Versuchen Sie auch weiterhin, Ihr Baby zu stillen oder ihm die Flasche zu geben. Gewöhnen Sie Ihr Baby nach und nach an neue Lebensmittel. Sie sollten Ihr Kind nun einmal täglich mit Brei füttern. Viele Hersteller bieten zudem eisenhaltige Babykost an. Sind Sie oder jemand in Ihrer Familie Allergiker, sollten Sie mindestens ein Jahr warten, bis Sie Vollmilch verwenden.

Irgendwann zwischen dem vierten und sechsten Monat sendet jedes Baby seine Entwicklungszeichen. Aus diesem Verhalten kann man auch den richtigen Zeitpunkt zur Einführung der Beikost feststellen.

Solche Hinweise können sein:

  • Die Händchen wandern vermehrt in Richtung Mund und werden bekaut und belutscht.
  • Das Baby fängt zu speicheln an, und der berühmte Latz wird notwendig.
  • Die Augen des Kindes wandern jedem Löffel und jeder Gabel hinterher.
  • Eine gute Kopfhaltung wird beobachtet.
  • Die üblichen Abstände zwischen den Mahlzeiten werden kürzer, oder das Kind wacht sogar in der Nacht auf, weil es Hunger hat.

Man spricht von einer guten neuro-muskulären Entwicklung, wenn das Baby nach und nach Händchen, Mund und Kaubewegung zusammenbringt.
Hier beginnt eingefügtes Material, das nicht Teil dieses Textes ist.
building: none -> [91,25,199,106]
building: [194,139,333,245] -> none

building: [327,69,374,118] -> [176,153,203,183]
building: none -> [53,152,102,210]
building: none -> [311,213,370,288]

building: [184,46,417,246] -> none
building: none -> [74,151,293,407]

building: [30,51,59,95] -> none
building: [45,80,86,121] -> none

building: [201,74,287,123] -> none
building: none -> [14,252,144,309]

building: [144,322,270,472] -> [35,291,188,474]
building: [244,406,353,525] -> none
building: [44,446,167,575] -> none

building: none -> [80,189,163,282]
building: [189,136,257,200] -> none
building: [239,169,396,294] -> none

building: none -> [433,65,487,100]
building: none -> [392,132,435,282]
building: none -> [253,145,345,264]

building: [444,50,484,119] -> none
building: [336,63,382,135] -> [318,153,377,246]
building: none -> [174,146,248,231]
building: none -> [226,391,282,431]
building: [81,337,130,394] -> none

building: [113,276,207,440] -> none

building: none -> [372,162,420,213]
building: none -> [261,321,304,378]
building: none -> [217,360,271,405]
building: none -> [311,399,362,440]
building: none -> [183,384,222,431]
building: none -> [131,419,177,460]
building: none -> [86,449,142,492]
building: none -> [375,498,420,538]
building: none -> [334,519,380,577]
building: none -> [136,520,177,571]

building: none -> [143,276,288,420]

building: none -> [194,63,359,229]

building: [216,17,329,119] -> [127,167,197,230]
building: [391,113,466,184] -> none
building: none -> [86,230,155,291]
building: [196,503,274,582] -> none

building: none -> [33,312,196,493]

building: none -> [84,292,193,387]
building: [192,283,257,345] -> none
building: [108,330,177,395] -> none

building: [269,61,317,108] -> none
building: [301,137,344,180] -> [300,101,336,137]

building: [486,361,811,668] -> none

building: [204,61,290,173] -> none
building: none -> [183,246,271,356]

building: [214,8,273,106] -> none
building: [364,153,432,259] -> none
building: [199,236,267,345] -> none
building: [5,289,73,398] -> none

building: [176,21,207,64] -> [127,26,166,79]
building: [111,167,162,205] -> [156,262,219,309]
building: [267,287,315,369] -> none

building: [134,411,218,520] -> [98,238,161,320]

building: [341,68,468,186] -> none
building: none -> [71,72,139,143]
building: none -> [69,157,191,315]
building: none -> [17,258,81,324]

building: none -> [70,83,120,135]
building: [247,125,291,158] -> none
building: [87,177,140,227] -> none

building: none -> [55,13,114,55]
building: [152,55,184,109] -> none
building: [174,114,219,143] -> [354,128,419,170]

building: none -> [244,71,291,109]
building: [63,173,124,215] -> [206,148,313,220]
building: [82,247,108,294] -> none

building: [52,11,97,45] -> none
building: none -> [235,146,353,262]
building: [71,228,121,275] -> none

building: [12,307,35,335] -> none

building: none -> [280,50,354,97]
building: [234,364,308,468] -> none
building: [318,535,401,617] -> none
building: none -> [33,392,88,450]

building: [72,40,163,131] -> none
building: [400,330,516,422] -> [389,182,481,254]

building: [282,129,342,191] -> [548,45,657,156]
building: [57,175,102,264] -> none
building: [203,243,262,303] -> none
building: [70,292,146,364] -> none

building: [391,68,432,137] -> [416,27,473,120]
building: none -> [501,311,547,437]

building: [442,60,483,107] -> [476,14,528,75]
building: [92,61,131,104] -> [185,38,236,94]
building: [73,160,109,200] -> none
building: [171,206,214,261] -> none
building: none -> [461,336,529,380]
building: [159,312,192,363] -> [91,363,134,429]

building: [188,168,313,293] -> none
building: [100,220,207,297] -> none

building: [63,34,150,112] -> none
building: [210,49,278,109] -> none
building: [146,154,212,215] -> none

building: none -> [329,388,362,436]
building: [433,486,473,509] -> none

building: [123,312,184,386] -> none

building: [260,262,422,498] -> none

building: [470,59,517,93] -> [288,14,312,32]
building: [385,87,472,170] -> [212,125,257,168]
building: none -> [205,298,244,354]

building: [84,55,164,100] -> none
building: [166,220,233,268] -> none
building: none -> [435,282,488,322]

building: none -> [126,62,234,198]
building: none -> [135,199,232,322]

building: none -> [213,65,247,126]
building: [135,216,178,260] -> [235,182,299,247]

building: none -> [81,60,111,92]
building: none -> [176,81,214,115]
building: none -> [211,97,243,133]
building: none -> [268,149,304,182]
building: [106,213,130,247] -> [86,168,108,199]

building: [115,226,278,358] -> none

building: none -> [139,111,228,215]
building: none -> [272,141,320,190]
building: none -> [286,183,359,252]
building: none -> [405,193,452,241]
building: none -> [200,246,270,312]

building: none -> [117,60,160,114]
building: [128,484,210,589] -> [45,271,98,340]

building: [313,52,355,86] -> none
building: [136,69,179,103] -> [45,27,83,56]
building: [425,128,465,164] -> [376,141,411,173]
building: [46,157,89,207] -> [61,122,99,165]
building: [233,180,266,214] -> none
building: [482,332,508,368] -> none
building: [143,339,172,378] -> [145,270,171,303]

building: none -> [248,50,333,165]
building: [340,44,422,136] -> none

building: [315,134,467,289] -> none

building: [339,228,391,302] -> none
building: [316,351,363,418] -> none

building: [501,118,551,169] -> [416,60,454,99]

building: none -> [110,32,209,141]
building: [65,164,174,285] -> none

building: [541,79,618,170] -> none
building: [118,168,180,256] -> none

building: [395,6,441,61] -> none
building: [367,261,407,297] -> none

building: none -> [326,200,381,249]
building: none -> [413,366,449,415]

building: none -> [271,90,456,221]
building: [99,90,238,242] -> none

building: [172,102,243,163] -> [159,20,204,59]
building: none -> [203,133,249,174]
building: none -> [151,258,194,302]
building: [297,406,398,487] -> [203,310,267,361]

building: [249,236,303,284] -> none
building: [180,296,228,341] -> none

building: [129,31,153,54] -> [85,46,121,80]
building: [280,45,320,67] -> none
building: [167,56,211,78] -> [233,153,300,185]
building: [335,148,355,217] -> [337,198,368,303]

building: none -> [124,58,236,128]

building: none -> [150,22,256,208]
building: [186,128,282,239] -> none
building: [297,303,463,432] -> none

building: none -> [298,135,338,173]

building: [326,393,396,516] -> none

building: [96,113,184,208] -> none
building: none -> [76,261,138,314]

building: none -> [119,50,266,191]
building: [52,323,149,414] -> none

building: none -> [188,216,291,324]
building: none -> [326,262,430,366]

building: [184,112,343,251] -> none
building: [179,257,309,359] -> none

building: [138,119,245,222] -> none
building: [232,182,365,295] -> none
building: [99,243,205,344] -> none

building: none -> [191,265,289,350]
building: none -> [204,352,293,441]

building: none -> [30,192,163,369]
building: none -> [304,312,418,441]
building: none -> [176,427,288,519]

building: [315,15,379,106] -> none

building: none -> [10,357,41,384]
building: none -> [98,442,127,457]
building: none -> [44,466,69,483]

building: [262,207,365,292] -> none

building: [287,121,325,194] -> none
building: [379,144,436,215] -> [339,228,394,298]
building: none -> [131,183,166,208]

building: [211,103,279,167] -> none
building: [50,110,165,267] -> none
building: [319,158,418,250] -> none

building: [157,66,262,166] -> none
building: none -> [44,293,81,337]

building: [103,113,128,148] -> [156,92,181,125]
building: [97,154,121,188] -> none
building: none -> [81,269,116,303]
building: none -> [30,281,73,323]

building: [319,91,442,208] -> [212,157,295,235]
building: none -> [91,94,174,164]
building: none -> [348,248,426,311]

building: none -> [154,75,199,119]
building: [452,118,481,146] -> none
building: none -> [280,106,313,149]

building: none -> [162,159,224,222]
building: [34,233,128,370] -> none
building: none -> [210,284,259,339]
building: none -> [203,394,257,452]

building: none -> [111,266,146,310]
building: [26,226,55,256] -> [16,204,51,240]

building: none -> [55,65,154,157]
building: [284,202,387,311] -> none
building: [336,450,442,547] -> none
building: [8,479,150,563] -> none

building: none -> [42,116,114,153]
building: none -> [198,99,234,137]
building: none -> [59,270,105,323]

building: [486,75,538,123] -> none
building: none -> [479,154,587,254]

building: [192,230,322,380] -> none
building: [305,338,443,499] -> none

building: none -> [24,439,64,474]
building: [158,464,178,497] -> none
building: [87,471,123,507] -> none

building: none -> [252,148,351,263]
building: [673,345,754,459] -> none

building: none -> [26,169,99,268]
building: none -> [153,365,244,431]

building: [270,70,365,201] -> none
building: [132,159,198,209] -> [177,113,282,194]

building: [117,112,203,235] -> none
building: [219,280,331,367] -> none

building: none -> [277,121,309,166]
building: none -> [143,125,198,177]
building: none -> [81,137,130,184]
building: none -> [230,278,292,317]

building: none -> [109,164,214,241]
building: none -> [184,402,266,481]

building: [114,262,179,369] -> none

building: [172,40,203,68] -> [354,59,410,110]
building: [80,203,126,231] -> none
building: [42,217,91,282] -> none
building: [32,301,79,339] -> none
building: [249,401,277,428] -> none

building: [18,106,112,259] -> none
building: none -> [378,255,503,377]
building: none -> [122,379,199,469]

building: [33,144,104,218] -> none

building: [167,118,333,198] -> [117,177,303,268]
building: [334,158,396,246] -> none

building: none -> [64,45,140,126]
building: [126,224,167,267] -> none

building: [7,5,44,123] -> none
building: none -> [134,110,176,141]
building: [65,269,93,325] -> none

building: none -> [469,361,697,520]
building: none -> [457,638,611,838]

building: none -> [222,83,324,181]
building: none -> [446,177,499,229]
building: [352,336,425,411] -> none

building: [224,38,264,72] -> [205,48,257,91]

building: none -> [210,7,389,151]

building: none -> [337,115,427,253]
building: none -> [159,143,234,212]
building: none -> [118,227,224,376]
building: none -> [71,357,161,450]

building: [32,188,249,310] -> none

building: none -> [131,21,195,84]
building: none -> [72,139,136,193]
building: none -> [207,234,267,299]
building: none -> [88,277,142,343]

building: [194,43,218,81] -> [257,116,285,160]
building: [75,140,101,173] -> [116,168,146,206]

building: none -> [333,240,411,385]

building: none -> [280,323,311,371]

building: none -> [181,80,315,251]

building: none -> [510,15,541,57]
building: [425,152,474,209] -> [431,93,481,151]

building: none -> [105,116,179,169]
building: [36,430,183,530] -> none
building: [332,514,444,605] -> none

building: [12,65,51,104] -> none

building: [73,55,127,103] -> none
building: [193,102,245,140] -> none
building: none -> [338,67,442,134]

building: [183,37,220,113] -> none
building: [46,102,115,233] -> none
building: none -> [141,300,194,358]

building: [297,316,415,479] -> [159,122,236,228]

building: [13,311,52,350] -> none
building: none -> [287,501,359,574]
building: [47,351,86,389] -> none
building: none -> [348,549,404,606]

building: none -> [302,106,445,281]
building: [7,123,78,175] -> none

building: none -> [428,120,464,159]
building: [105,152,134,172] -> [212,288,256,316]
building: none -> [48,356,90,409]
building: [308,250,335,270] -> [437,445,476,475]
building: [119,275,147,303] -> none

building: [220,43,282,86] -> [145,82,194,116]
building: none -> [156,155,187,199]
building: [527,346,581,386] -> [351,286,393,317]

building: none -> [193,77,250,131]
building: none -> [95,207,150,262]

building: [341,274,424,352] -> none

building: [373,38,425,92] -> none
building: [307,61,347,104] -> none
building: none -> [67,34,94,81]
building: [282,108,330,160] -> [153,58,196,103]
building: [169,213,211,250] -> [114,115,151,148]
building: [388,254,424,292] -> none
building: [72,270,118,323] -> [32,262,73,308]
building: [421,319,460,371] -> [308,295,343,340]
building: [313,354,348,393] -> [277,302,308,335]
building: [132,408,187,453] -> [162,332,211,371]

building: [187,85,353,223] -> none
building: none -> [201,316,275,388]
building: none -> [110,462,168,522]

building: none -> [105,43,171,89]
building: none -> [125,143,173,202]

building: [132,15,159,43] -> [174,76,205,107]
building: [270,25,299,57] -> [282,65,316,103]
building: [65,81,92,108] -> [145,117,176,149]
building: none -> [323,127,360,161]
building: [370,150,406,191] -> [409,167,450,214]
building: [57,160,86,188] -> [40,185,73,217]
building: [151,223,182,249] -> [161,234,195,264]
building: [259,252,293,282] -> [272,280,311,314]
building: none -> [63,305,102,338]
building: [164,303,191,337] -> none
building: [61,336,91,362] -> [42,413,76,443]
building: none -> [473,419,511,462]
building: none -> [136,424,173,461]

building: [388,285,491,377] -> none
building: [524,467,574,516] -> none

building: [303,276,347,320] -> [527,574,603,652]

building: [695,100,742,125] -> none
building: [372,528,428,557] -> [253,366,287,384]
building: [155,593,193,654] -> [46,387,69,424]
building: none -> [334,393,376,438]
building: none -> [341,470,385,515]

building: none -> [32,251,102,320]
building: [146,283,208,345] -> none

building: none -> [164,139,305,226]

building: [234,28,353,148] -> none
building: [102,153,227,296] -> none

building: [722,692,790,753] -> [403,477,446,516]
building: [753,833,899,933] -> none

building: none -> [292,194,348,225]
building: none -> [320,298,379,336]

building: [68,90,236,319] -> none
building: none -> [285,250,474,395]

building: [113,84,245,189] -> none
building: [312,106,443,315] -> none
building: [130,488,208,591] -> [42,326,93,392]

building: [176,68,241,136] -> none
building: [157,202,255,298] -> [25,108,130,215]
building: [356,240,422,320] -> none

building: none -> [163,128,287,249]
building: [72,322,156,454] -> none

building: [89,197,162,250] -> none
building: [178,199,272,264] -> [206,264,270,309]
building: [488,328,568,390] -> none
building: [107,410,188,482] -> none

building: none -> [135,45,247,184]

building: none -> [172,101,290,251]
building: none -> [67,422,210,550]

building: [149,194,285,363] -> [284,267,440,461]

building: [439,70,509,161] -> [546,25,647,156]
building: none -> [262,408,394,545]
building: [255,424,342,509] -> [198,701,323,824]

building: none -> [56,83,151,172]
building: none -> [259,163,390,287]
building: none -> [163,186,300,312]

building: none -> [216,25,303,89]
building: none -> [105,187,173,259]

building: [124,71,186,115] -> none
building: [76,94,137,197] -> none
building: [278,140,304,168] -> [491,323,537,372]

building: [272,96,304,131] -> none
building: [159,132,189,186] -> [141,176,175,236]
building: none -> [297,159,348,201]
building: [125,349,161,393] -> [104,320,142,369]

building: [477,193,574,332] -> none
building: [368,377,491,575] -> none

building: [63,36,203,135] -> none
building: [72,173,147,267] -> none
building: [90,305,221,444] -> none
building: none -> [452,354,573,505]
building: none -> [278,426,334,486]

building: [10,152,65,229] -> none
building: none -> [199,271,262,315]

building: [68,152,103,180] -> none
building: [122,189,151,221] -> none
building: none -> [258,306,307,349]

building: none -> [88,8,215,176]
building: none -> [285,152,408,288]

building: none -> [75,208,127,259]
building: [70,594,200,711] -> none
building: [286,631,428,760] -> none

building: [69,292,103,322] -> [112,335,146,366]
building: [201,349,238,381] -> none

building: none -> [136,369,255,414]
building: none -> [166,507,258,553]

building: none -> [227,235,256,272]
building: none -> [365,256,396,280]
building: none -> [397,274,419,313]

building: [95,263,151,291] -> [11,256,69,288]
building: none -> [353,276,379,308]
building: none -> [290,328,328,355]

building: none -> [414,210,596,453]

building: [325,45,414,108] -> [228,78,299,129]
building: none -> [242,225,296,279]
Der Speichel ist ein Zeichen dafür, dass Verdauungsenzyme und Flüssigkeit bereit sind, feste Kost anzunehmen und leichter zu schlucken. Der vermehrte Speichelfluss wird oft falsch als erstes Anzeichen für den Zahndurchbruch gewertet, doch hat er nichts mit den ersten Zähnen zu tun.

Die gute Kopfhaltung hängt nicht nur vom Alter ab, sondern auch davon, wie gut die Rückenmuskulatur trainiert ist. Diese wird durch Spielen in Bauchlage gestärkt.

Ab dem achten bis zehnten Monat ist das Kind meistens schon so weit entwickelt, dass das Essen nur noch mit der Gabel zerdrückt werden muss.